Brano |
■ ■ ■ ■ ■
Fondamentale diventa nei suoi film il lavoro attoriale, che esprime al massimo grado la profondità dei personaggi e il loro canto di protesta, come accade alle protagoniste di Piccolevolpi (Little Foxes, 1941), de L’ereditiera (The Heiress, 1949) e de Gli occhiche non sorrisero (Carrie 1952). Il regista, concentrandosi sulle ambiguità del ruolo svolto dalla donna nella storia sociale americana, mostra come il concetto di libertà sia tanto molteplice e controverso quanto l’America stessa. Mentre, infatti, da un lato la libertà costituisce l’essenza del nazionalismo statunitense, dall’altro la società americana, sin dai coloni, si fonda sull’obbedienza all’autorità. La sperequazione, che è stata essenziale per istituire l’ordine sociale delle colonie e che sembra essere stata demolita durante la rivoluzione americana, in realtà continua a sopravvivere nelle menti e negli occhi della gente.

Wyler predilige le storie psicologiche a sfondo sociale, attingendo dal teatro (PiccoleVolpi è tratto dal testo teatrale di Lillian Hellman) e dalla letteratura (Gli occhi che non sorrisero è tratto da NostraSorellaCarrie, il romanzo di Theodore Dreiser e L’ereditiera da Piazza Washington di Henry James), dimostrando di possedere un gusto austero e teatrale della messa in scena, che viene privata di qualsiasi tipo di ricercatezza formale, attraverso una riduzione ai minimi termini della scena e uno sfruttamento totale dell’iter emozionale degli attori. In Piccole Volpi, ad esempio, la tensione drammatica è ottenuta attraverso la quasi totale fissità della macchina da presa, che diventa personaggio attivo, interagendo con l’ambiente circostante. Il regista ripudia gli artifici, sovvertendo quelle peculiarità che erano alla base della cultura americana e restituisce un cinema che è sincero, genuino, autentico, non alterato da espedienti che debbano irretire il pubblico

Il suo cinema è classico nell’accezione formativa del termine, nell’essere un modello esemplare, nell’aver l’alto valore di esperienza artistica che rappresenta e racconta la storia di un Paese. Wyler denuncia il processo di reificazione che ha travolto l’uomo americano sin dagli inizi del Novecento, sottolineando come l’esperienza pioneristica e il conseguente confronto con una natura aspra e selvaggia abbia irrigidito il cuore di una popolazione, che ha pagato a caro prezzo il tentativo di una nuova esistenza. Gli uomini vengono mostrati nella loro spietatezza e iniquità, come totalmente asserviti a se stessi e incapaci di amare. Così anche le donne: come Regina, in Piccole volpi, disposta a tutto per riscattare la propria posizione sociale e per ottenere una parvenza di emancipazione economica dall’uomo, che sia il marito, o il fratello, o il padre, e come Catherine, ne L’ereditiera, che indurita dalla mancanza d’amore, non riesce a perdonare il padre e a condonargli la disaffezione a cui l’ ha costretta e come Carrie, figura ambigua e problematica che, ne Gli occhi che non sorrisero, abbandona il paese di provenienza per andare a vivere nei sobborghi di Chicago in cerca di un’occasione. Il regista sonda l’universo femminile, mostrando come, anche nel Novecento, siano poche le vie che una donna ha per raggiungere un certo grado di libertà. Alle donne compete unicamente la casa, unico habitat, unico luogo di confessione, che è al contempo prigione e fortezza di se stesse, sede di quelle forze oscure che la giungla dei sentimenti ha scatenato. Regina e Catherine trovano motivo di esistere solo all’interno delle quattro mura, tanto che, anche lo spettatore, inconsciamente, si trova destabilizzato di fronte a delle scene che mostrano le protagoniste al di fuori del loro spazio domestico. Soltanto Carrie, nel corso del film, acquista una facoltà di movimento nello spazio, di pari passo all’acquisizione di una propria emancipazione, dettata dalla volontà di riscatto.
■ ■ ■ ■ ■
Dati |

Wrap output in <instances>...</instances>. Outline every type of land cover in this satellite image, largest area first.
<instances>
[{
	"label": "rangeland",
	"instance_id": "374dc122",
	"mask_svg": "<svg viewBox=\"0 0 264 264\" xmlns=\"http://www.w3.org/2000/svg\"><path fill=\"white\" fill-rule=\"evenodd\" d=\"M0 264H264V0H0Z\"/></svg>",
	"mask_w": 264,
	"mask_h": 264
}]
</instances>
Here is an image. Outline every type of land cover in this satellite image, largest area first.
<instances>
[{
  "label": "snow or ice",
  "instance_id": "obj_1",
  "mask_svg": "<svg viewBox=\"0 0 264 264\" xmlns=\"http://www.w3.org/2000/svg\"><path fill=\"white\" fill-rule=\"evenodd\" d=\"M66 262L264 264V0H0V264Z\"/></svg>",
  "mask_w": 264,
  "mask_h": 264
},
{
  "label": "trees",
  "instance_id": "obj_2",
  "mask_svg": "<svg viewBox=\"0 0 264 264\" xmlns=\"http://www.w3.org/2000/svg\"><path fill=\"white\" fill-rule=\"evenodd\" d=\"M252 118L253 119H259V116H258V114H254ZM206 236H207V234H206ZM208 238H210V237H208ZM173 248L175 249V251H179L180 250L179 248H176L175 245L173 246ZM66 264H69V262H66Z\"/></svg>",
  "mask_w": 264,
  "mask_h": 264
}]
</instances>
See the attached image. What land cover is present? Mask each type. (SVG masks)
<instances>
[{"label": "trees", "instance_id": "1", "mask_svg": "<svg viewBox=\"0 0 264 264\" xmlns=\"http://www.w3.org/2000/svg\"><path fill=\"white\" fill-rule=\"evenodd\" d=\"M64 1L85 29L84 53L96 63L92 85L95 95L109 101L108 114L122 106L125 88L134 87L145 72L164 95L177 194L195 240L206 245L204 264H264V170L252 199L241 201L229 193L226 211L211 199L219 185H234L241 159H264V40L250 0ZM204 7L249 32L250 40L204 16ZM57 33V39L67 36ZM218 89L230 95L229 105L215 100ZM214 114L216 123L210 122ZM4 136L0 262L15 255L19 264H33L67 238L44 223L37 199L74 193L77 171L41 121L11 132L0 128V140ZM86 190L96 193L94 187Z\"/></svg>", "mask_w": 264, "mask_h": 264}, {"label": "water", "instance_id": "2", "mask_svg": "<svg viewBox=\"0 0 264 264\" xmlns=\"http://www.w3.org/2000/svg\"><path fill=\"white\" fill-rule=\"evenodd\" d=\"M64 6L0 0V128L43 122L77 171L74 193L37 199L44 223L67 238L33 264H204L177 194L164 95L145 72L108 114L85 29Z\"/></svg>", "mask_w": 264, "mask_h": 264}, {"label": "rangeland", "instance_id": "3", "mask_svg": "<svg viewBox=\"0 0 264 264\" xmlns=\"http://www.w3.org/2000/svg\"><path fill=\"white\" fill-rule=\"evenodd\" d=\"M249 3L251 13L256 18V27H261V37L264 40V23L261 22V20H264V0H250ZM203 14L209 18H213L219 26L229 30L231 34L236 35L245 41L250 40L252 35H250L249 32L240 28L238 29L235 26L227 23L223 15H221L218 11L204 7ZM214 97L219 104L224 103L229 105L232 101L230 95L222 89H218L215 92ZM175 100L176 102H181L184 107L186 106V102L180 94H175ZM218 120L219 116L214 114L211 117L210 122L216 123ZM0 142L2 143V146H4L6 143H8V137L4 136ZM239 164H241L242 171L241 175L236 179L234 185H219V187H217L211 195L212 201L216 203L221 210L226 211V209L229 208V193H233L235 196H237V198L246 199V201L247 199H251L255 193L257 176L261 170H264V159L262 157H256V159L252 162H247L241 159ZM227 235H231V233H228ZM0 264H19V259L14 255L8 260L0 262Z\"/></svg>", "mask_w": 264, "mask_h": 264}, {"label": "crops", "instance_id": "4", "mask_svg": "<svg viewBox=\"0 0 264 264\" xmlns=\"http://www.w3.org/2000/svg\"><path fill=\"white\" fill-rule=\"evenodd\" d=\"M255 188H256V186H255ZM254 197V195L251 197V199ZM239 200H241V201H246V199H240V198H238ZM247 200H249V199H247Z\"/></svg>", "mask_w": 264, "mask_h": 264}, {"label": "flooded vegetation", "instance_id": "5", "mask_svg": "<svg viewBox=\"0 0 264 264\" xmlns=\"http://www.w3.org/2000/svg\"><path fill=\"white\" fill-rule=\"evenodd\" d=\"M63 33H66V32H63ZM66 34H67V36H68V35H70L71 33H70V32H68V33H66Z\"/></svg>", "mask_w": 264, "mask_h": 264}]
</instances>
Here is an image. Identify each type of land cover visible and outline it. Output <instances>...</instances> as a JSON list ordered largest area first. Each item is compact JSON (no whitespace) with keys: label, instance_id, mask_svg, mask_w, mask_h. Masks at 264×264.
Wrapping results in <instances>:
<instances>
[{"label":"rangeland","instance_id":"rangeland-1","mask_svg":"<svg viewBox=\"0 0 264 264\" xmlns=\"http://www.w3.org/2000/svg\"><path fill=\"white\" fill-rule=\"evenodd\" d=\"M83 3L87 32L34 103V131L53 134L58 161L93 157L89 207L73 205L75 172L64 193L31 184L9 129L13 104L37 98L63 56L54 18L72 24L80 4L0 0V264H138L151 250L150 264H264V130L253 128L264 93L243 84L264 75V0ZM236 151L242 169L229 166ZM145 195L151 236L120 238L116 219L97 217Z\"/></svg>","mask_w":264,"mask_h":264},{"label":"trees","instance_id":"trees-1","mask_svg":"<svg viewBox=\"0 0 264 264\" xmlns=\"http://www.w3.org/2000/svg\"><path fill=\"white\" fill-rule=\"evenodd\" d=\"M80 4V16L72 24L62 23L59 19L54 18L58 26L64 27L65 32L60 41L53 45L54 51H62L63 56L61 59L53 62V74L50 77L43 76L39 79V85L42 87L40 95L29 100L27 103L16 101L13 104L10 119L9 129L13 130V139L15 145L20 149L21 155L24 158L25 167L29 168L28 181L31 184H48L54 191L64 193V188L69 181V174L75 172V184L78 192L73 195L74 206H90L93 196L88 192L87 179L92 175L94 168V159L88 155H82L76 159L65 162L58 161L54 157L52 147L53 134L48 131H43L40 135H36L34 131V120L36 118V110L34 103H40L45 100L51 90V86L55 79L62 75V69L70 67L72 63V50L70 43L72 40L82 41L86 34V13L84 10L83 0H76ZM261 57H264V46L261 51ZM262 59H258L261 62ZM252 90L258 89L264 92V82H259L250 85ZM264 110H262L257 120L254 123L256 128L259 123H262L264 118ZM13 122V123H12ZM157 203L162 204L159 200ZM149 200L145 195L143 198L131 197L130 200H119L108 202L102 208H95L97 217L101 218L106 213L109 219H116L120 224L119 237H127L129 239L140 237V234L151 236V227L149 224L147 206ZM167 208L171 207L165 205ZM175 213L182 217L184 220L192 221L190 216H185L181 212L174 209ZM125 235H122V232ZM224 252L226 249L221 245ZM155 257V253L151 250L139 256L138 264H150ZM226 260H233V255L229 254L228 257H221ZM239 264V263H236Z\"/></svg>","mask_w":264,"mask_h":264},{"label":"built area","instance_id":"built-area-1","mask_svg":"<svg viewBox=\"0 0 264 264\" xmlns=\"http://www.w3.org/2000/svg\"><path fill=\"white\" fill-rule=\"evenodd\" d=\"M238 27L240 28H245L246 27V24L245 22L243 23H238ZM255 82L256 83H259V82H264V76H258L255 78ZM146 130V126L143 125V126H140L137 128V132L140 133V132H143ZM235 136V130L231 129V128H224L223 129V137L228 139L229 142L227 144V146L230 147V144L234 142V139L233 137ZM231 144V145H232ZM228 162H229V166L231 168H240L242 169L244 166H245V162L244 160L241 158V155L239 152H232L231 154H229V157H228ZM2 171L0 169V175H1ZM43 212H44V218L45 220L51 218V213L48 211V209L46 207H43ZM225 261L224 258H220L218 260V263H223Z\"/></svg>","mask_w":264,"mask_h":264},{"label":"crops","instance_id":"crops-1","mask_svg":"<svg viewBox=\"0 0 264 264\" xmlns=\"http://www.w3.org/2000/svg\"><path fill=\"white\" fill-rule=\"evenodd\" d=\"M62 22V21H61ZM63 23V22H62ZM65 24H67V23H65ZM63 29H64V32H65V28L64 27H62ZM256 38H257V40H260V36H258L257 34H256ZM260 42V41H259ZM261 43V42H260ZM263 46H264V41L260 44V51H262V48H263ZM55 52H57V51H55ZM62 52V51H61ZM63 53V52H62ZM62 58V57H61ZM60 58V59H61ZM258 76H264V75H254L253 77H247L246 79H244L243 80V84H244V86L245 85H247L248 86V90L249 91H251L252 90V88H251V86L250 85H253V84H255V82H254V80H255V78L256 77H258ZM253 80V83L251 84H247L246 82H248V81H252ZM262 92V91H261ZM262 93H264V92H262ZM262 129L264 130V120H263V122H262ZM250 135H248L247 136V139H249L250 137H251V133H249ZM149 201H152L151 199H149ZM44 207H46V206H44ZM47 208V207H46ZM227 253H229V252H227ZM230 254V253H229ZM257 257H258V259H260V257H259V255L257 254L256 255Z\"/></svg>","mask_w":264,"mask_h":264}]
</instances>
■ ■ ■ ■ ■
Esercizi |
**1.** Rispondi alle domande sul brano dedicato al cinema di Wyler:
(a) Da quale opera di Henry James è tratto L'ereditiera?
(b) In Piccole Volpi, con quale mezzo si ottiene la tensione drammatica?
(c) Dove va a vivere Carrie in cerca di un'occasione?
**2.** Trascrivi dal brano sul cinema di Wyler il passo che va da "Fondamentale diventa nei" fino a "occhi della gente." incluso.

Soluzioni |
**1.**
(a) Da Piazza Washington.
(b) Con la quasi totale fissità della macchina da presa.
(c) Nei sobborghi di Chicago.

**2.**
Fondamentale diventa nei suoi film il lavoro attoriale, che esprime al massimo grado la profondità dei personaggi e il loro canto di protesta, come accade alle protagoniste di Piccolevolpi (Little Foxes, 1941), de L’ereditiera (The Heiress, 1949) e de Gli occhiche non sorrisero (Carrie 1952). Il regista, concentrandosi sulle ambiguità del ruolo svolto dalla donna nella storia sociale americana, mostra come il concetto di libertà sia tanto molteplice e controverso quanto l’America stessa. Mentre, infatti, da un lato la libertà costituisce l’essenza del nazionalismo statunitense, dall’altro la società americana, sin dai coloni, si fonda sull’obbedienza all’autorità. La sperequazione, che è stata essenziale per istituire l’ordine sociale delle colonie e che sembra essere stata demolita durante la rivoluzione americana, in realtà continua a sopravvivere nelle menti e negli occhi della gente.